My granddaughter has recently passed her driving test and drove off with pride in her own little car, saved up for by extra work in the holidays and after college.
- ‘You are a good/creative/interesting… writer.’ said by a fellow hubber or two.
This makes me feel professionally proud, as though I’ve achieved something. I’m not blowing my own trumpet, it’s humbling but pleasing and gives me encouragement.
Single word references can evoke sights, sounds or smells:
- Daffodil, primrose, buttercup, daisy
all bring memories of childhood with places and people to complete the scene.
- Austin A30
The mere mention of this by anyone recalls my first car and all the places we went together.

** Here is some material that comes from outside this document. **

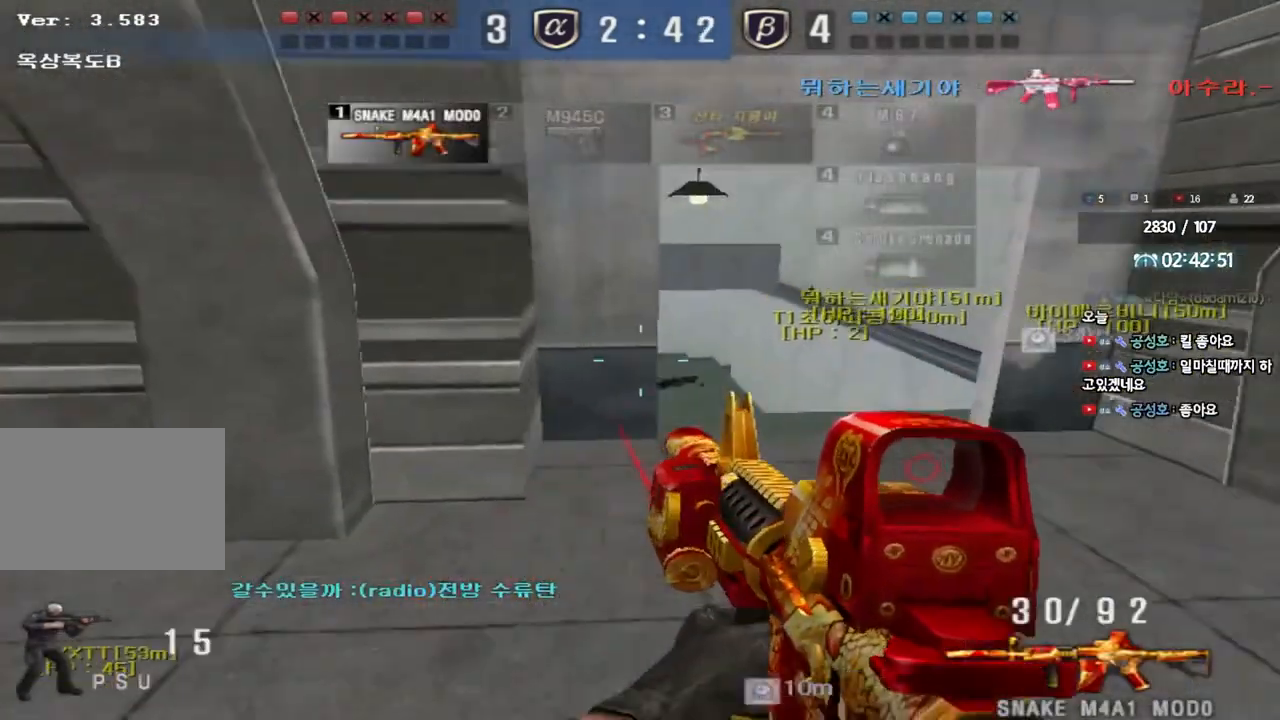
{"keys": ["a", "s"], "events": [[283, "a", "down"], [300, "s", "down"], [300, "shift", "up"]]}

My Dad bought it for me for the, then, princely sum of £50! I called it 'The Bubble' because it was grey and looked like one.
Old Words of the Landscape
A Question to Finish with
Many older words, especially those connected to nature and the landscape, have been removed from the Junior Oxford English Dictionary because they are considered to have gone out of children's common use and, which is worse, knowledge. I was surprised to find that they included words such as 'acorn' and 'heron! Let's not lose any of our words, historical or otherwise.!
What would we do without words? Consider that question! It poses so many scenarios, so many difficulties, in fact I can’t imagine what the answer could be. I’ll leave that to you!